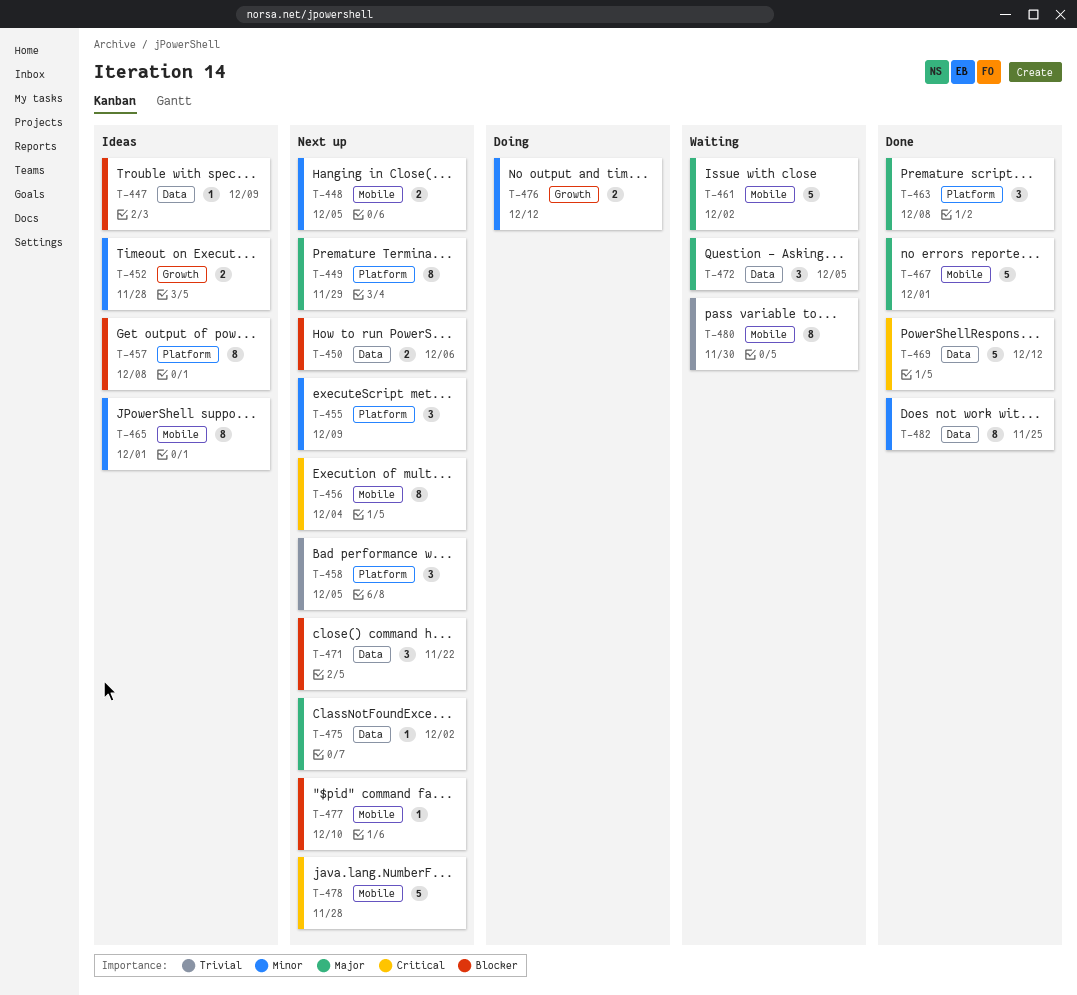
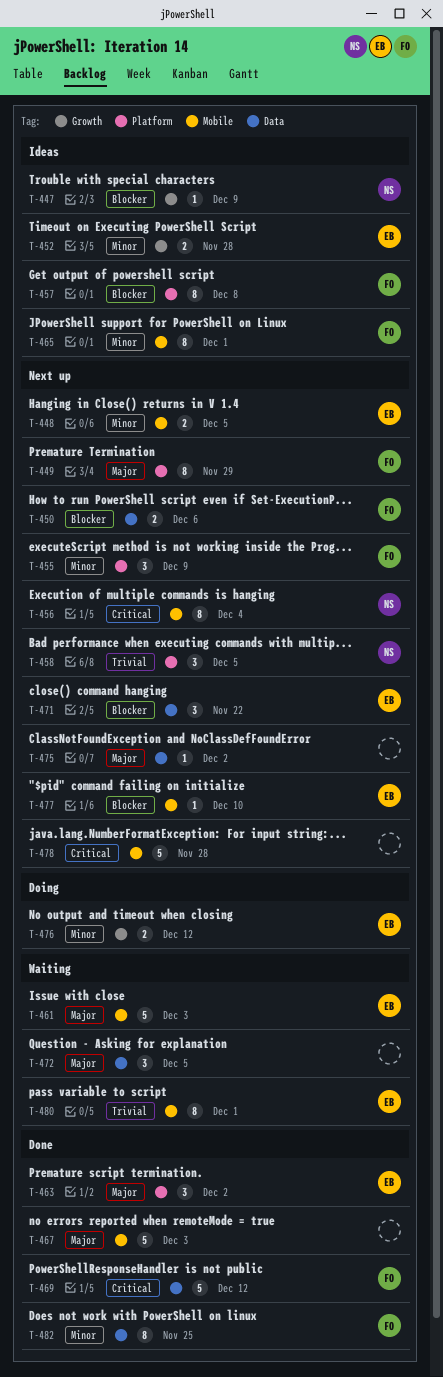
T-447, label: Data -> Growth
T-461, due: Dec 2 -> Dec 3
T-463, due: Dec 8 -> Dec 2
T-467, due: Dec 1 -> Dec 3
T-480, due: Nov 30 -> Dec 1

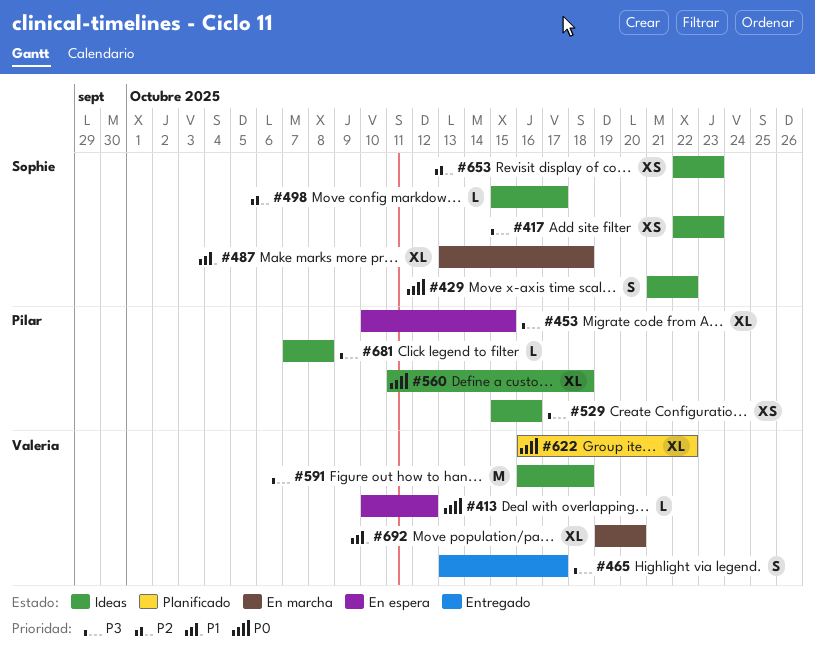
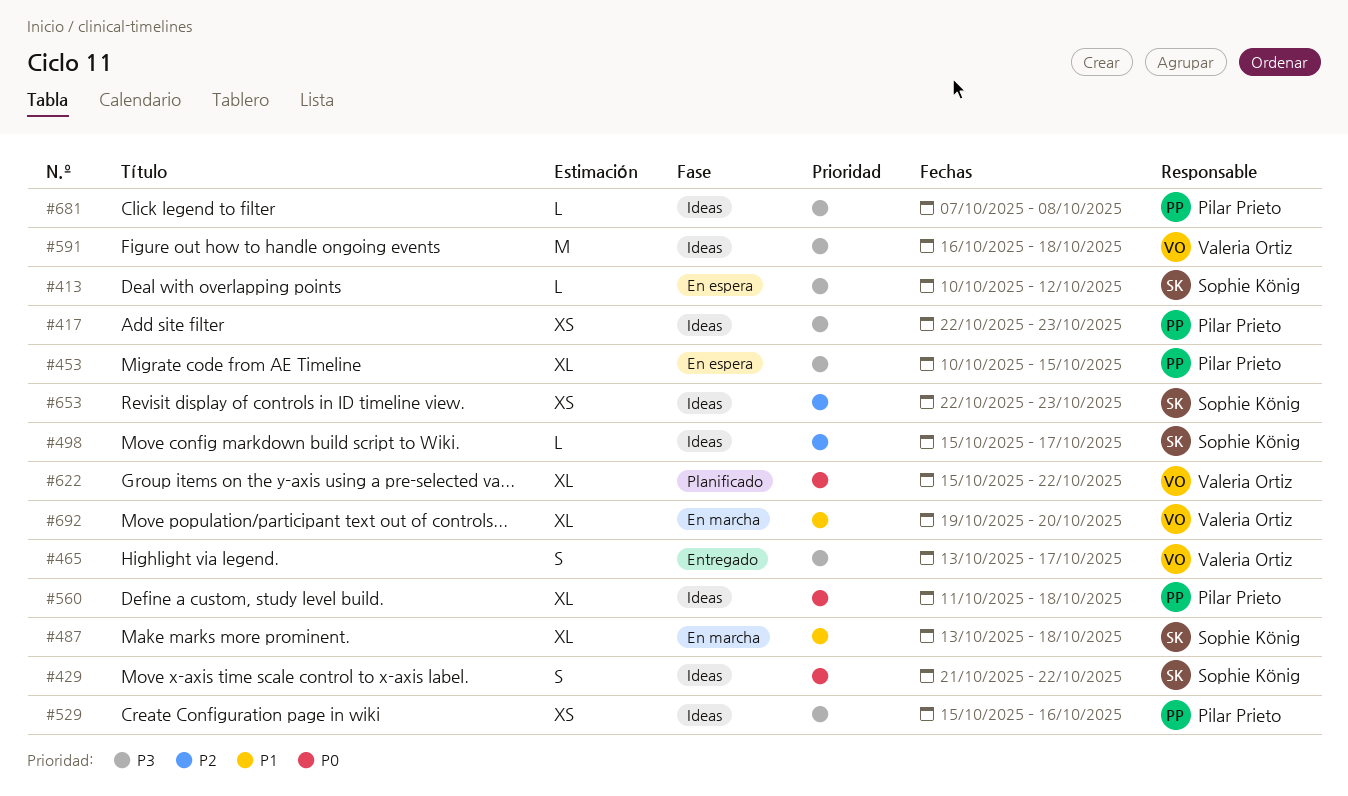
#413, owner: Valeria Ortiz -> Sophie König
#413, priority: P0 -> P3
#417, owner: Sophie König -> Pilar Prieto
#622, start: Oct 16 -> Oct 15

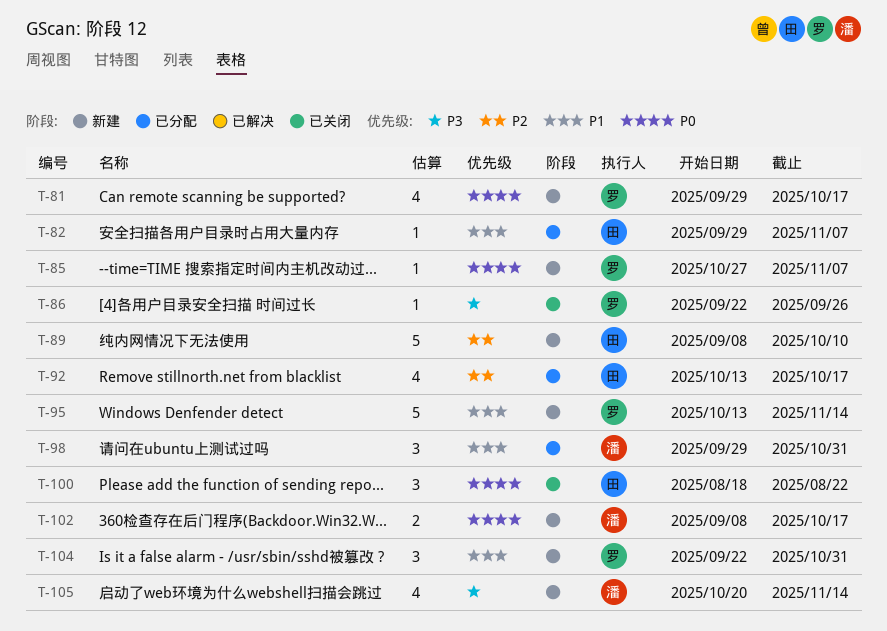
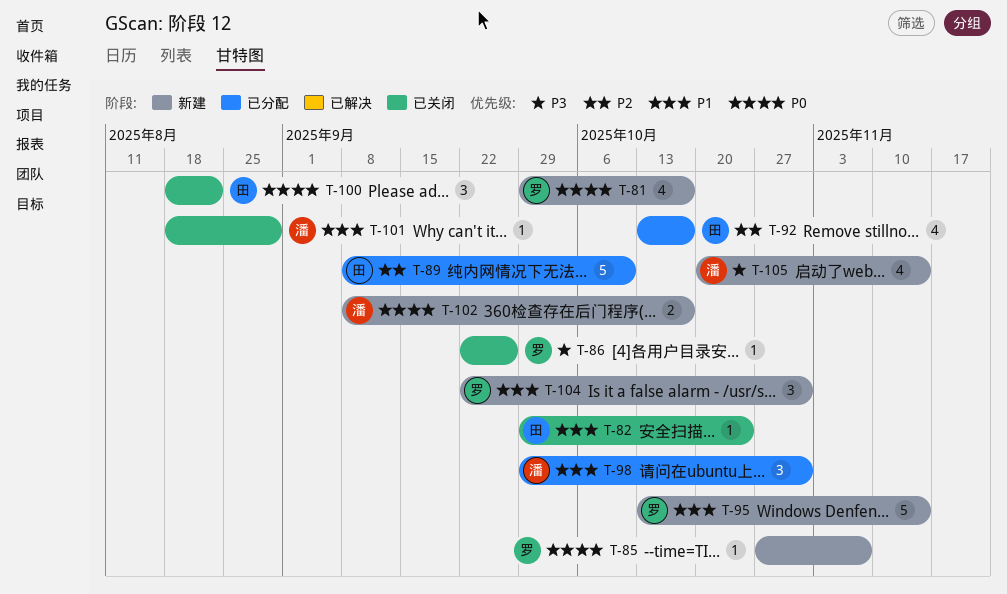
T-82, status: 已分配 -> 已关闭
T-82, due: Nov 7 -> Oct 24
T-89, status: 新建 -> 已分配
T-101: none -> present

▬▬▬

TO-DO ITEM:
Write out, word for word, the line containing "#413, owner: Valeria Ortiz -> Sophie König" and each line after it to the end of the data, and nothing more. Drop the pictures.

WRITTEN ANSWER:
#413, owner: Valeria Ortiz -> Sophie König
#413, priority: P0 -> P3
#417, owner: Sophie König -> Pilar Prieto
#622, start: Oct 16 -> Oct 15

T-82, status: 已分配 -> 已关闭
T-82, due: Nov 7 -> Oct 24
T-89, status: 新建 -> 已分配
T-101: none -> present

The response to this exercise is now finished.